The Baltimore City Health Department and Maryland Department of Agriculture conducted the mosquito control sprayings in the Shipley Hill neighborhood Sunday. There are currently 12 travel-associated Zika cases in Baltimore City.

"Out of an abundance of caution, we will be conducting mosquito control activities Sunday evening in areas within the Shipley Hill neighborhood and urge residents in the designated area to remain indoors during this spraying period," said Baltimore City Health Commissioner Dr. Leana Wen in a press release posted online. "We can all play a part in preventing mosquitoes from breeding by eliminating standing water in our communities. This remains an all hands on deck moment for our city."

Baltimore City posted these tips to help limit the spread of Zika and other mosquito borne diseases:

- Prevent mosquitoes from breeding by removing all standing water and treating these areas with larvicide (available in most hardware stores). The mosquitoes that carry the Zika Virus only need the amount of water in a bottle cap to breed.

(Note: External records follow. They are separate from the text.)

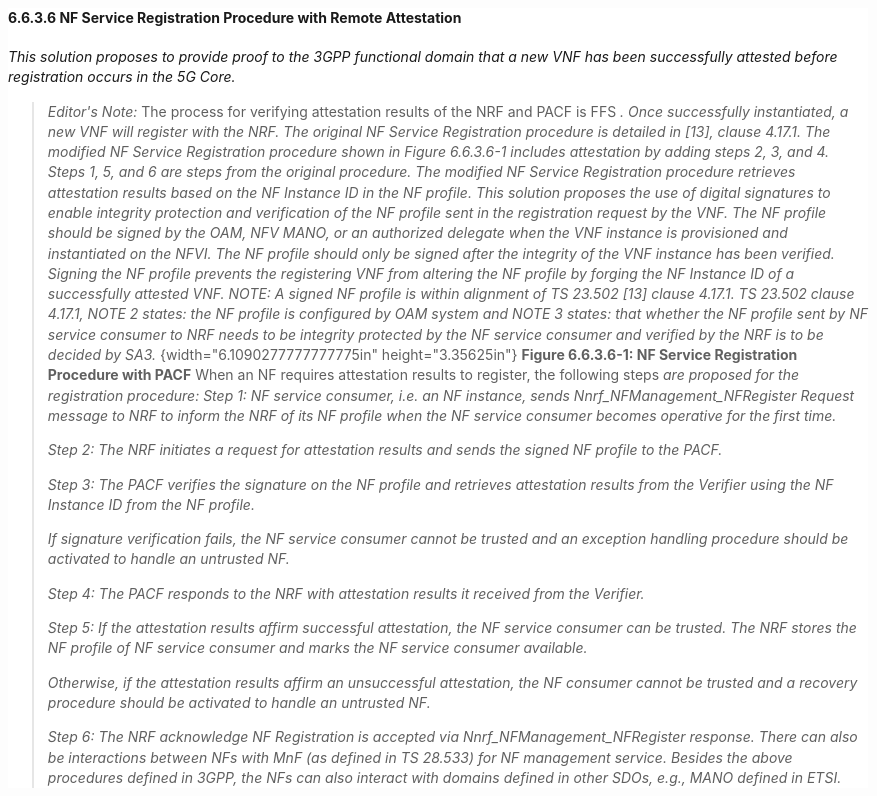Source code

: #### 6.6.3.6 NF Service Registration Procedure with Remote Attestation
_This solution proposes to provide proof to the 3GPP functional domain that a
new VNF has been successfully attested before registration occurs in the 5G
Core._
> _Editor's Note:_ The process for verifying attestation results of the NRF
> and PACF is FFS _._
_Once successfully instantiated, a new VNF will register with the NRF. The
original NF Service Registration procedure is detailed in [13], clause 4.17.1.
The modified NF Service Registration procedure shown in Figure 6.6.3.6-1
includes attestation by adding steps 2, 3, and 4. Steps 1, 5, and 6 are steps
from the original procedure._
_The modified NF Service Registration procedure retrieves attestation results
based on the NF Instance ID in the NF profile. This solution proposes the use
of digital signatures to enable integrity protection and verification of the
NF profile sent in the registration request by the VNF. The NF profile should
be signed by the OAM, NFV MANO, or an authorized delegate when the VNF
instance is provisioned and instantiated on the NFVI. The NF profile should
only be signed after the integrity of the VNF instance has been verified.
Signing the NF profile prevents the registering VNF from altering the NF
profile by forging the NF Instance ID of a successfully attested VNF._
_NOTE: A signed NF profile is within alignment of TS 23.502 [13] clause
4.17.1. TS 23.502 clause 4.17.1, NOTE 2 states: the NF profile is configured
by OAM system and NOTE 3 states: that whether the NF profile sent by NF
service consumer to NRF needs to be integrity protected by the NF service
consumer and verified by the NRF is to be decided by SA3._
{width="6.1090277777777775in" height="3.35625in"}
**Figure 6.6.3.6-1: NF Service Registration Procedure with PACF**
When an NF requires attestation results to register, the following steps _are
proposed for the registration procedure:_
> _Step 1: NF service consumer, i.e. an NF instance, sends
> Nnrf_NFManagement_NFRegister Request message to NRF to inform the NRF of its
> NF profile when the NF service consumer becomes operative for the first
> time._
>
> _Step 2: The NRF initiates a request for attestation results and sends the
> signed NF profile to the PACF._
>
> _Step 3: The PACF verifies the signature on the NF profile and retrieves
> attestation results from the Verifier using the NF Instance ID from the NF
> profile._
>
> _If signature verification fails, the NF service consumer cannot be trusted
> and an exception handling procedure should be activated to handle an
> untrusted NF._
>
> _Step 4: The PACF responds to the NRF with attestation results it received
> from the Verifier._
>
> _Step 5: If the attestation results affirm successful attestation, the NF
> service consumer can be trusted. The NRF stores the NF profile of NF service
> consumer and marks the NF service consumer available._
>
> _Otherwise, if the attestation results affirm an unsuccessful attestation,
> the NF consumer cannot be trusted and a recovery procedure should be
> activated to handle an untrusted NF._
>
> _Step 6: The NRF acknowledge NF Registration is accepted via
> Nnrf_NFManagement_NFRegister response._
_There can also be interactions between NFs with MnF (as defined in TS 28.533)
for NF management service._
_Besides the above procedures defined in 3GPP, the NFs can also interact with
domains defined in other SDOs, e.g., MANO defined in ETSI._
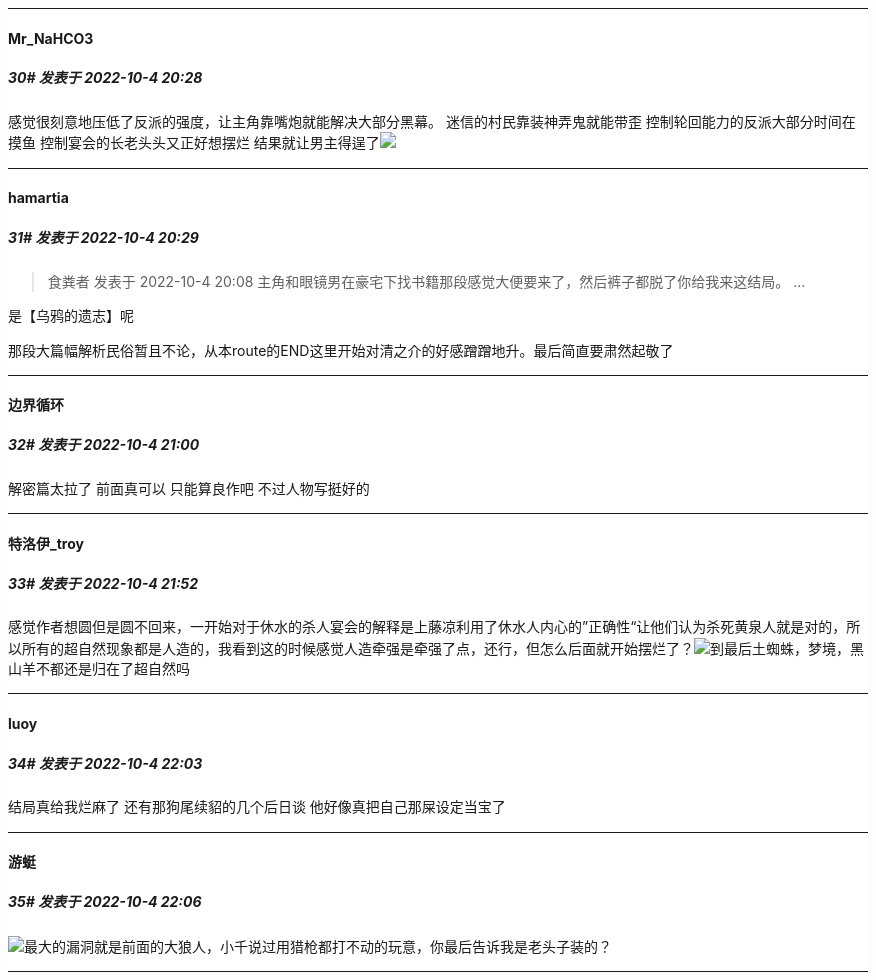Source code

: *****

####  Mr_NaHCO3  
##### 30#       发表于 2022-10-4 20:28

感觉很刻意地压低了反派的强度，让主角靠嘴炮就能解决大部分黑幕。
迷信的村民靠装神弄鬼就能带歪
控制轮回能力的反派大部分时间在摸鱼
控制宴会的长老头头又正好想摆烂
结果就让男主得逞了<img src="https://static.saraba1st.com/image/smiley/face2017/067.png" referrerpolicy="no-referrer">



*****

####  hamartia  
##### 31#       发表于 2022-10-4 20:29

<blockquote>食粪者 发表于 2022-10-4 20:08
主角和眼镜男在豪宅下找书籍那段感觉大便要来了，然后裤子都脱了你给我来这结局。 ...</blockquote>
是【乌鸦的遗志】呢

那段大篇幅解析民俗暂且不论，从本route的END这里开始对清之介的好感蹭蹭地升。最后简直要肃然起敬了

*****

####  边界循环  
##### 32#       发表于 2022-10-4 21:00

解密篇太拉了 前面真可以 只能算良作吧 不过人物写挺好的

*****

####  特洛伊_troy  
##### 33#       发表于 2022-10-4 21:52

感觉作者想圆但是圆不回来，一开始对于休水的杀人宴会的解释是上藤凉利用了休水人内心的”正确性“让他们认为杀死黄泉人就是对的，所以所有的超自然现象都是人造的，我看到这的时候感觉人造牵强是牵强了点，还行，但怎么后面就开始摆烂了？<img src="https://static.saraba1st.com/image/smiley/face2017/117.png" referrerpolicy="no-referrer">到最后土蜘蛛，梦境，黑山羊不都还是归在了超自然吗

*****

####  luoy  
##### 34#       发表于 2022-10-4 22:03

结局真给我烂麻了 还有那狗尾续貂的几个后日谈 他好像真把自己那屎设定当宝了

*****

####  游蜓  
##### 35#       发表于 2022-10-4 22:06

<img src="https://static.saraba1st.com/image/smiley/face2017/067.png" referrerpolicy="no-referrer">最大的漏洞就是前面的大狼人，小千说过用猎枪都打不动的玩意，你最后告诉我是老头子装的？

*****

- Wear mosquito repellent while outdoors. Safe and effective repellents can be found atwww.epa.gov/insect-repellents. Look for these ingredients: DEET, picaridin, IR3535, OLE, or PMD.

- Wear light weight, long-sleeved shirts and pants.

- All pregnant women with partners who have traveled to an area with Zika should use condoms or not have sex during their pregnancy, even if their partners do not have Zika symptoms or if their symptoms have gone away.

- All individuals who have traveled to an area with Zika should use condoms to protect their sex partners for 8 weeks or 6 months for men who show symptoms.